You drive your car to work and to your relatives’ houses, but could you live in it? What would happen if one day you found yourself stranded on the side of the road during the snowstorm of the century? It’s true that cars are a way to get from point A to point B, but in extreme conditions they also become safe havens for their passengers. No matter the weather, it is always important to have emergency items in your vehicle in the case of an accident or becoming stranded.

Safety Items for the Car

  • Tow Chain. With a twenty foot tow chain, a friend or good Samaritan with a decent-sized vehicle could pull you out of a mess and you won’t have to pay for a tow truck.
  • De­-Icer. Have both windshield de-icer and gas line de-icer.
  • Distress flag. This doesn’t necessarily have to be a flag. Just make sure you have a bright piece of cloth to tie to your antenna so passersby will see that you need help.
  • Jumper cables. A basic necessity regardless of the weather or the driving conditions. Batteries can die for a number of reasons.
  • Extra oil.
  • Shovel. To save space, get a military-style folding shovel. They can be found at Army-Navy stores.
  • Spare tire, ratchet for the lug nuts and a jack.
  • Ice scraper. This is a must-have item that will often be used for more than just emergencies. You need to rid your windshield of ice before you drive your car.
  • Flares or hazard triangles. Three of these should be placed behind your car so passersby will know you need help and so they will drive by carefully in case you are outside of your vehicle.
  • Bag of road salt. You wouldn’t want to trip and fall while placing the flares.
  • Tire pressure gauge. You should be checking your tire pressure at least once a month.

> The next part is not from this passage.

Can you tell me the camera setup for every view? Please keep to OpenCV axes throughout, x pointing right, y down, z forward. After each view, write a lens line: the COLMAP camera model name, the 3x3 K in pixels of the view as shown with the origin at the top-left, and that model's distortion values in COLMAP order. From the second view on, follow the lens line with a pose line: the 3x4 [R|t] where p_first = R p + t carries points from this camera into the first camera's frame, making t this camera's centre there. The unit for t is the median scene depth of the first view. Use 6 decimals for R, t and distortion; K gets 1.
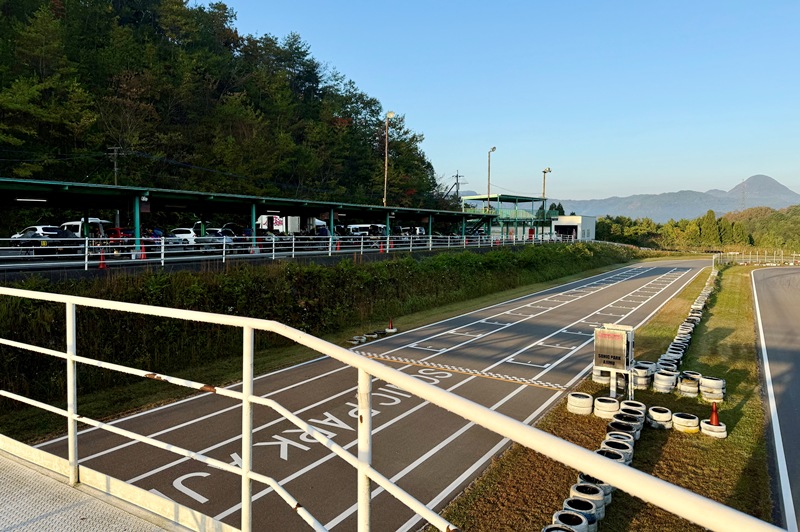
lens RADIAL K [[554.9, 0, 401.2], [0, 554.9, 284.2], [0, 0, 1]] dist [0.049688, -0.004225]
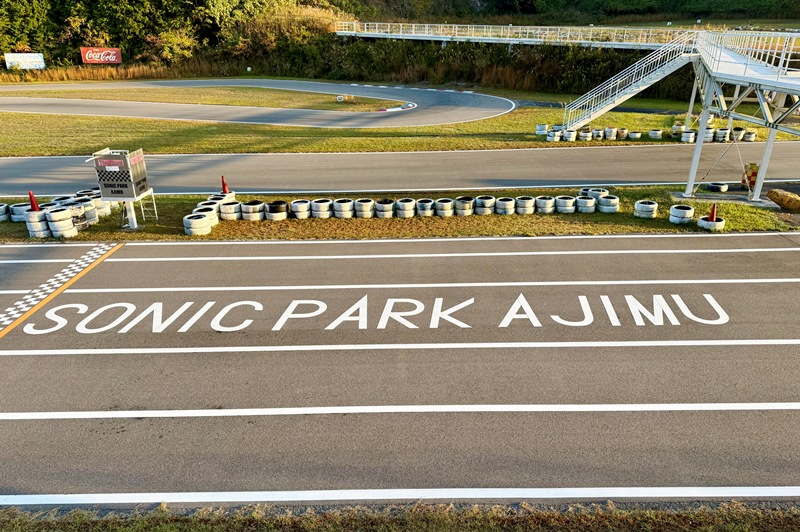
lens RADIAL K [[569.5, 0, 403.1], [0, 569.5, 276.1], [0, 0, 1]] dist [0.055241, -0.065528]
pose [[-0.527260, -0.340290, 0.778588, -0.185723], [0.097061, 0.886187, 0.453047, -0.034224], [-0.844142, 0.314444, -0.434222, 0.320593]]
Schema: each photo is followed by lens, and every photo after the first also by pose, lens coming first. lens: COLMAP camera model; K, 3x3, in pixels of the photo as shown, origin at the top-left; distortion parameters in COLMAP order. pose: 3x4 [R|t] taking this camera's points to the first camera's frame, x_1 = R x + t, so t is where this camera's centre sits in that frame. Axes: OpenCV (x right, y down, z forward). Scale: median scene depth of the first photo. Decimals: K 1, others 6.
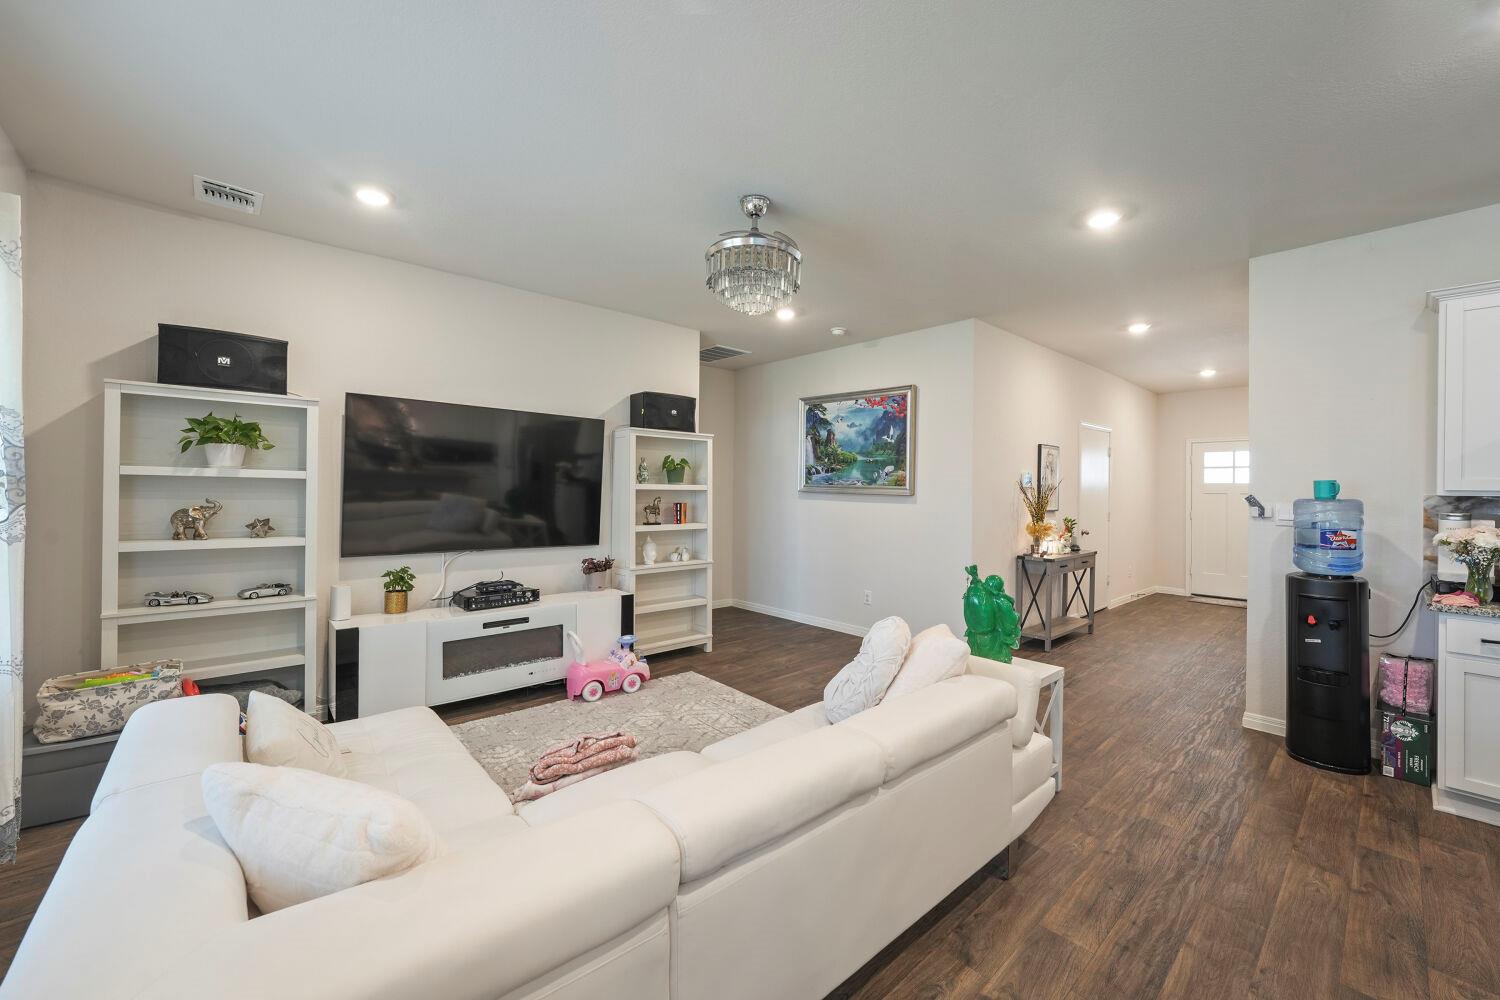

Safety Items for the Passengers

  • Cell phone. Never drive with a cell phone that is low on battery. Always charge it before leaving. You can charge it in the car if you have a cord that plugs into your cigarette lighter.
  • Map. The accident on the road may not be your own, but it could block the route you’re most familiar with. Bring a map so you can find other ways home.
  • The heat in your vehicle will not last extended periods, if it works at all. To keep the people in your car warm, bring either a sleeping bag or at least two blankets for everyone.
  • Have extra winter clothes in your car in case any of the passengers did not bring theirs. Items on this list include socks, mittens, hats, thick pants and jackets.
  • Non-perishable food. Keep it in the trunk so you aren’t tempted to eat it before you need it.
  • Candles and matches. They are great for heating up the car, but they also burn oxygen. Before lighting a candle, make sure you can open the windows at least slightly to replenish the air in the car.
  • Medication. Be sure there are extra dosages of any prescription medications that your passengers will need.
  • First Aid Kit. Getting stranded could be the result of an accident. In many car crashes, the passengers get hurt. Have a first aid kit so injuries can be treated, at least temporarily.
  • Tissues. These have many uses such as cleaning and insulation.
  • Transistor Radio
  • Flashlight
  • Batteries. These can be used for the flashlight or the radio. Make sure you have the right type(s)
  • Water. This is a basic human necessity. Make sure there is enough for everyone. It might be tempting to overfill containers, but in the winter the water could freeze and burst the container.